:: Material for this task
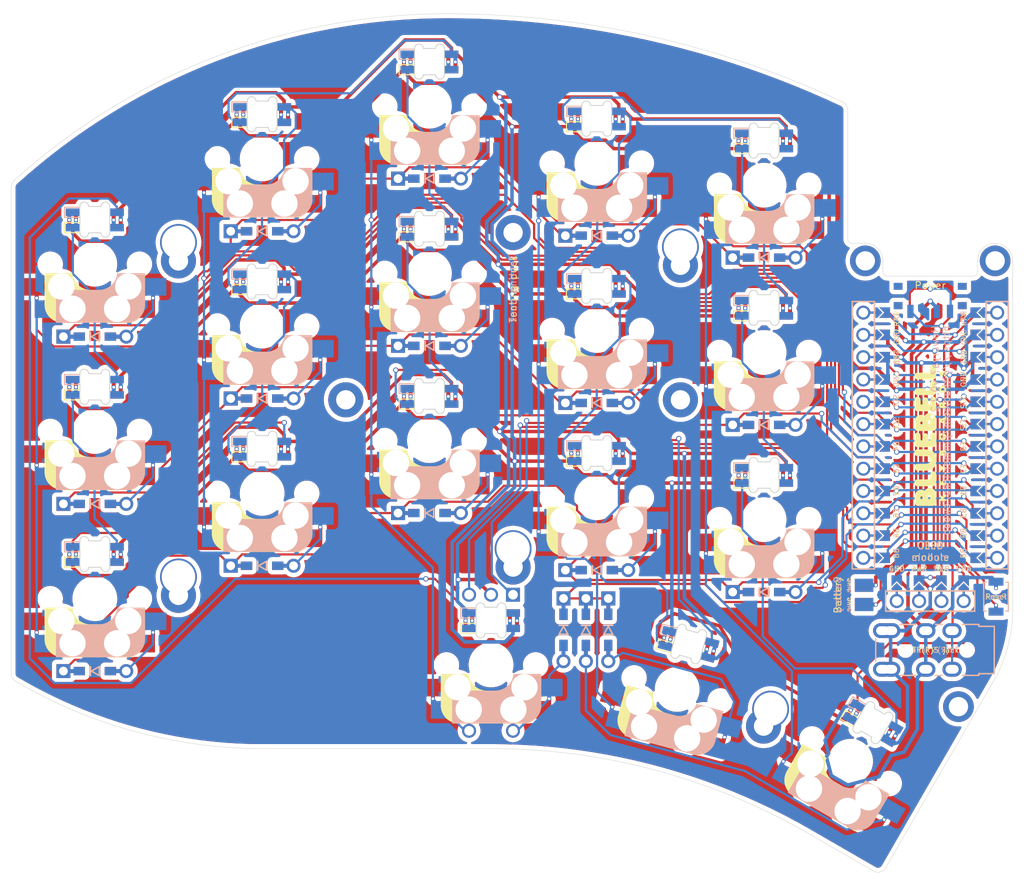
<source format=kicad_pcb>
(kicad_pcb (version 20211014) (generator pcbnew)

  (general
    (thickness 1.6)
  )

  (paper "A4")
  (title_block
    (title "Howarya?")
    (date "2022-08-05")
    (rev "0.2.2")
    (company "jmnw")
  )

  (layers
    (0 "F.Cu" signal)
    (31 "B.Cu" signal)
    (32 "B.Adhes" user "B.Adhesive")
    (33 "F.Adhes" user "F.Adhesive")
    (34 "B.Paste" user)
    (35 "F.Paste" user)
    (36 "B.SilkS" user "B.Silkscreen")
    (37 "F.SilkS" user "F.Silkscreen")
    (38 "B.Mask" user)
    (39 "F.Mask" user)
    (40 "Dwgs.User" user "User.Drawings")
    (41 "Cmts.User" user "User.Comments")
    (42 "Eco1.User" user "User.Eco1")
    (43 "Eco2.User" user "User.Eco2")
    (44 "Edge.Cuts" user)
    (45 "Margin" user)
    (46 "B.CrtYd" user "B.Courtyard")
    (47 "F.CrtYd" user "F.Courtyard")
    (48 "B.Fab" user)
    (49 "F.Fab" user)
  )

  (setup
    (stackup
      (layer "F.SilkS" (type "Top Silk Screen") (color "White"))
      (layer "F.Paste" (type "Top Solder Paste"))
      (layer "F.Mask" (type "Top Solder Mask") (color "Purple") (thickness 0.01))
      (layer "F.Cu" (type "copper") (thickness 0.035))
      (layer "dielectric 1" (type "core") (thickness 1.51) (material "FR4") (epsilon_r 4.5) (loss_tangent 0.02))
      (layer "B.Cu" (type "copper") (thickness 0.035))
      (layer "B.Mask" (type "Bottom Solder Mask") (color "Purple") (thickness 0.01))
      (layer "B.Paste" (type "Bottom Solder Paste"))
      (layer "B.SilkS" (type "Bottom Silk Screen") (color "White"))
      (copper_finish "None")
      (dielectric_constraints no)
    )
    (pad_to_mask_clearance 0)
    (aux_axis_origin 62.23 78.74)
    (pcbplotparams
      (layerselection 0x00010f0_ffffffff)
      (disableapertmacros false)
      (usegerberextensions true)
      (usegerberattributes false)
      (usegerberadvancedattributes false)
      (creategerberjobfile false)
      (svguseinch false)
      (svgprecision 6)
      (excludeedgelayer true)
      (plotframeref false)
      (viasonmask false)
      (mode 1)
      (useauxorigin false)
      (hpglpennumber 1)
      (hpglpenspeed 20)
      (hpglpendiameter 15.000000)
      (dxfpolygonmode true)
      (dxfimperialunits true)
      (dxfusepcbnewfont true)
      (psnegative false)
      (psa4output false)
      (plotreference true)
      (plotvalue true)
      (plotinvisibletext false)
      (sketchpadsonfab false)
      (subtractmaskfromsilk true)
      (outputformat 1)
      (mirror false)
      (drillshape 0)
      (scaleselection 1)
      (outputdirectory "../../gerbers/swoop-mx/")
    )
  )

  (net 0 "")
  (net 1 "raw")
  (net 2 "Net-(BT1-Pad2)")
  (net 3 "row0")
  (net 4 "Net-(D1-Pad2)")
  (net 5 "GND")
  (net 6 "VCC")
  (net 7 "Net-(D2-Pad2)")
  (net 8 "Net-(D3-Pad2)")
  (net 9 "Net-(D4-Pad2)")
  (net 10 "Net-(D5-Pad2)")
  (net 11 "row1")
  (net 12 "Net-(D6-Pad2)")
  (net 13 "Net-(D7-Pad2)")
  (net 14 "data")
  (net 15 "reset")
  (net 16 "Net-(D8-Pad2)")
  (net 17 "Net-(D9-Pad2)")
  (net 18 "Net-(D10-Pad2)")
  (net 19 "row2")
  (net 20 "Net-(D11-Pad2)")
  (net 21 "Net-(D12-Pad2)")
  (net 22 "Net-(D13-Pad2)")
  (net 23 "Net-(D14-Pad2)")
  (net 24 "Net-(D15-Pad2)")
  (net 25 "row3")
  (net 26 "Net-(D17-Pad2)")
  (net 27 "er0")
  (net 28 "col2")
  (net 29 "edb")
  (net 30 "eda")
  (net 31 "Net-(L3-Pad4)")
  (net 32 "Net-(L1-Pad4)")
  (net 33 "Net-(L2-Pad2)")
  (net 34 "Net-(L2-Pad4)")
  (net 35 "Net-(L1-Pad2)")
  (net 36 "Net-(L4-Pad2)")
  (net 37 "Net-(L4-Pad4)")
  (net 38 "Net-(L5-Pad4)")
  (net 39 "Net-(L6-Pad4)")
  (net 40 "Net-(L12-Pad4)")
  (net 41 "Net-(L8-Pad4)")
  (net 42 "Net-(L14-Pad4)")
  (net 43 "Net-(L10-Pad4)")
  (net 44 "Net-(L11-Pad4)")
  (net 45 "Net-(L17-Pad2)")
  (net 46 "Net-(L18-Pad2)")
  (net 47 "unconnected-(L16-Pad2)")
  (net 48 "led")
  (net 49 "sda")
  (net 50 "sla")
  (net 51 "unconnected-(PSW1-Pad3)")
  (net 52 "col0")
  (net 53 "col1")
  (net 54 "col3")
  (net 55 "col4")
  (net 56 "unconnected-(U1-Pad13)")
  (net 57 "unconnected-(U1-Pad14)")
  (net 58 "unconnected-(U1-Pad15)")
  (net 59 "Net-(D18-Pad2)")
  (net 60 "Net-(L17-Pad4)")

  (footprint "swoop:M2_double_hole_4mm" (layer "F.Cu") (at 138.456425 86.387913))

  (footprint "swoop:D_SMD_TH" (layer "F.Cu") (at 109.881427 78.612915))

  (footprint "swoop:MX_socket_reversible" (layer "F.Cu") (at 109.881427 108.462911))

  (footprint "swoop:Tenting_puck" (layer "F.Cu") (at 119.406257 103.81246))

  (footprint "swoop:SK6812_Mini_E" (layer "F.Cu") (at 71.78143 83.423417 180))

  (footprint "graphics:title-bluebell" (layer "F.Cu") (at 166.896453 107.846579 90))

  (footprint "swoop:SK6812_Mini_E" (layer "F.Cu") (at 147.981423 74.422917 180))

  (footprint "swoop:M2_double_hole_4mm" (layer "F.Cu") (at 81.306426 85.888414))

  (footprint "swoop:D_SMD_TH" (layer "F.Cu") (at 71.781428 115.663407))

  (footprint "swoop:SK6812_Mini_E" (layer "F.Cu") (at 90.831426 71.423413 180))

  (footprint "swoop:SK6812_Mini_E" (layer "F.Cu") (at 109.88142 103.522916 180))

  (footprint "swoop:MX_socket_reversible" (layer "F.Cu") (at 157.83139 144.983304 -30))

  (footprint "swoop:Reset" (layer "F.Cu") (at 174.386226 126.236172 90))

  (footprint "swoop:D_SMD_TH" (layer "F.Cu") (at 71.781423 96.613416))

  (footprint "swoop:SK6812_Mini_E" (layer "F.Cu") (at 109.88143 65.422912 180))

  (footprint "swoop:SK6812_Mini_E" (layer "F.Cu") (at 116.893553 129.073396 180))

  (footprint "swoop:M2_hole_3.5mm" (layer "F.Cu") (at 174.287202 87.982996))

  (footprint "swoop:SK6812_Mini_E" (layer "F.Cu") (at 147.98142 93.472911 180))

  (footprint "swoop:M2_hole_3.5mm" (layer "F.Cu") (at 159.505877 87.983451))

  (footprint "swoop:Power" (layer "F.Cu") (at 166.896456 91.983579 180))

  (footprint "swoop:SK6812_Mini_E" (layer "F.Cu") (at 160.30139 140.704368 150))

  (footprint "swoop:D_SMD_TH" (layer "F.Cu") (at 147.981429 125.712912))

  (footprint "swoop:RotaryEncoder" (layer "F.Cu") (at 116.893553 134.013395 -90))

  (footprint "swoop:MX_socket_reversible" (layer "F.Cu") (at 128.931427 95.91291))

  (footprint "swoop:MX_socket_reversible" (layer "F.Cu") (at 71.781426 126.463412))

  (footprint "swoop:D_SMD_TH" (layer "F.Cu")
    (tedit 61518DAB) (tstamp 6648d310-2fbc-491f-99c2-7f3d1e3d54dd)
    (at 128.931432 85.112916)
    (descr "Resitance 3 pas")
    (tags "R")
    (property "Sheetfile" "howarya.kicad_sch")
    (property "Sheetname" "")
    (path "/00b90eb8-5e7f-4678-ac4c-e8fc2cbdc31b")
    (autoplace_cost180 10)
    (fp_text reference "D4" (at 0 1.397) (layer "F.Fab") hide
      (effects (font (size 0.5 0.5) (thickness 0.125)))
      (tstamp 1a7f8683-a4
... [2425379 chars truncated]
</source>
::::
--- Activity ---
Look through the data above and return exactly the lines from the one that contains "(usegerberextensions true)" to the one that contains "(scaleselection 1)", inclusive, with nothing else.

--- Response box ---
      (usegerberextensions true)
      (usegerberattributes false)
      (usegerberadvancedattributes false)
      (creategerberjobfile false)
      (svguseinch false)
      (svgprecision 6)
      (excludeedgelayer true)
      (plotframeref false)
      (viasonmask false)
      (mode 1)
      (useauxorigin false)
      (hpglpennumber 1)
      (hpglpenspeed 20)
      (hpglpendiameter 15.000000)
      (dxfpolygonmode true)
      (dxfimperialunits true)
      (dxfusepcbnewfont true)
      (psnegative false)
      (psa4output false)
      (plotreference true)
      (plotvalue true)
      (plotinvisibletext false)
      (sketchpadsonfab false)
      (subtractmaskfromsilk true)
      (outputformat 1)
      (mirror false)
      (drillshape 0)
      (scaleselection 1)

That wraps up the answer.